■ Collection entries:
──────

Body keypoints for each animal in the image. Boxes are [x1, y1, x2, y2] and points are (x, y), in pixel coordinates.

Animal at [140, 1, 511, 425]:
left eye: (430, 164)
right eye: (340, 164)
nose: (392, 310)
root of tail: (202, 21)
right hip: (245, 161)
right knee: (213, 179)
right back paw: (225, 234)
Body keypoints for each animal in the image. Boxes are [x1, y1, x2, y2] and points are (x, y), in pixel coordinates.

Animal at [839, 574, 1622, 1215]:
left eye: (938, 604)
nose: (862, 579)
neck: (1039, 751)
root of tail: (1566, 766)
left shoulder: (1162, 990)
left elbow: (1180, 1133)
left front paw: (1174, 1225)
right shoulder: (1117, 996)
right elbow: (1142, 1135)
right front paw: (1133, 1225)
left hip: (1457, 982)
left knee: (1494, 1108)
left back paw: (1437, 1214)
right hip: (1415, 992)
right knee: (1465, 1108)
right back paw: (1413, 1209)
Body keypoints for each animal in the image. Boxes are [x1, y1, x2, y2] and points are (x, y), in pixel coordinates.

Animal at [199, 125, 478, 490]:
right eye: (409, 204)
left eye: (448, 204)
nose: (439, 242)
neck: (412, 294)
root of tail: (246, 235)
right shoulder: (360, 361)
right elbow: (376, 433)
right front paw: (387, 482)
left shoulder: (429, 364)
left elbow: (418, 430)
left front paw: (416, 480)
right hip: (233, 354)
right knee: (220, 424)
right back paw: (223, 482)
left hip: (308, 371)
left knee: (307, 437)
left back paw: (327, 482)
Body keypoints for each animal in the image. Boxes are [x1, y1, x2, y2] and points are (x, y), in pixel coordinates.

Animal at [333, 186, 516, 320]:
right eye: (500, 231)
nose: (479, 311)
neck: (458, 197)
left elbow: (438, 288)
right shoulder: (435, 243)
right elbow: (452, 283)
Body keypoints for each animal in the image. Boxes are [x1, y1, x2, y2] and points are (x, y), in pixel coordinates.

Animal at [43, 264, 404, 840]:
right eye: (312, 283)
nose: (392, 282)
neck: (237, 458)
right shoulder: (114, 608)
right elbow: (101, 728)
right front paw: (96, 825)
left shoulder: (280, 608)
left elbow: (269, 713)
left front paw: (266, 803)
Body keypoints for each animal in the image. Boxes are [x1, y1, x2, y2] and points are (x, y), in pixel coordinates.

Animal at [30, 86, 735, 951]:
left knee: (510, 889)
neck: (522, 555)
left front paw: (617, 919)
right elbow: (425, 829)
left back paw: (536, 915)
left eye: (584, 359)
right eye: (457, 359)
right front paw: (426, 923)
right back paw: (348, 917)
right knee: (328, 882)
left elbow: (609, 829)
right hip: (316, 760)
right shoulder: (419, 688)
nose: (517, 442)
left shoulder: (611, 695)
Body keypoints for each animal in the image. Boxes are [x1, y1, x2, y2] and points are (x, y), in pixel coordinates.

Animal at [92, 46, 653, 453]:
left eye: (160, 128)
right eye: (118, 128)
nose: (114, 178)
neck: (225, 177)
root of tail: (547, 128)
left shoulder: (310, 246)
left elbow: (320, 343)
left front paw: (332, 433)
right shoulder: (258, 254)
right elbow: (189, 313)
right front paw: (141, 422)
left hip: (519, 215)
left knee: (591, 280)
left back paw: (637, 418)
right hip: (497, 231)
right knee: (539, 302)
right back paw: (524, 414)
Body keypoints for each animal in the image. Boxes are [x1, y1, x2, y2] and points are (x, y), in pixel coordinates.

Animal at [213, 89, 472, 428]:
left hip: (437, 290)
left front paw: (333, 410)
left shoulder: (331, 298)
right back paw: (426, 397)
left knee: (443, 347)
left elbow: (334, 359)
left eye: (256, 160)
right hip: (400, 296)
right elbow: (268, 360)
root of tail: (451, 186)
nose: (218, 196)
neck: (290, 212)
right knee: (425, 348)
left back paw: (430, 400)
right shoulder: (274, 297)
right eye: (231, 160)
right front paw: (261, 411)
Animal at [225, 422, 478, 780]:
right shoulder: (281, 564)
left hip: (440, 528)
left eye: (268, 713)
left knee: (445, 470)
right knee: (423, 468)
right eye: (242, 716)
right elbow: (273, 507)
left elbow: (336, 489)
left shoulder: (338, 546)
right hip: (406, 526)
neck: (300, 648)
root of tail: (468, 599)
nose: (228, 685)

──────

■ Problem details:
Both end lines included, restate word for word the lines above from the line with "neck: (237, 458)" to the line with "right shoulder: (274, 297)", and nothing else.

■ Result for this exercise:
neck: (237, 458)
right shoulder: (114, 608)
right elbow: (101, 728)
right front paw: (96, 825)
left shoulder: (280, 608)
left elbow: (269, 713)
left front paw: (266, 803)
Body keypoints for each animal in the image. Boxes are [x1, y1, x2, y2] and points are (x, y), in pixel coordinates.

Animal at [30, 86, 735, 951]:
left knee: (510, 889)
neck: (522, 555)
left front paw: (617, 919)
right elbow: (425, 829)
left back paw: (536, 915)
left eye: (584, 359)
right eye: (457, 359)
right front paw: (426, 923)
right back paw: (348, 917)
right knee: (328, 882)
left elbow: (609, 829)
right hip: (316, 760)
right shoulder: (419, 688)
nose: (517, 442)
left shoulder: (611, 695)
Body keypoints for each animal in the image. Boxes are [x1, y1, x2, y2] and points are (x, y), in pixel coordinates.

Animal at [92, 46, 653, 453]:
left eye: (160, 128)
right eye: (118, 128)
nose: (114, 178)
neck: (225, 177)
root of tail: (547, 128)
left shoulder: (310, 246)
left elbow: (320, 343)
left front paw: (332, 433)
right shoulder: (258, 254)
right elbow: (189, 313)
right front paw: (141, 422)
left hip: (519, 215)
left knee: (591, 280)
left back paw: (637, 418)
right hip: (497, 231)
right knee: (539, 302)
right back paw: (524, 414)
Body keypoints for each animal in the image. Boxes are [x1, y1, x2, y2] and points are (x, y), in pixel coordinates.

Animal at [213, 89, 472, 428]:
left hip: (437, 290)
left front paw: (333, 410)
left shoulder: (331, 298)
right back paw: (426, 397)
left knee: (443, 347)
left elbow: (334, 359)
left eye: (256, 160)
right hip: (400, 296)
right elbow: (268, 360)
root of tail: (451, 186)
nose: (218, 196)
neck: (290, 212)
right knee: (425, 348)
left back paw: (430, 400)
right shoulder: (274, 297)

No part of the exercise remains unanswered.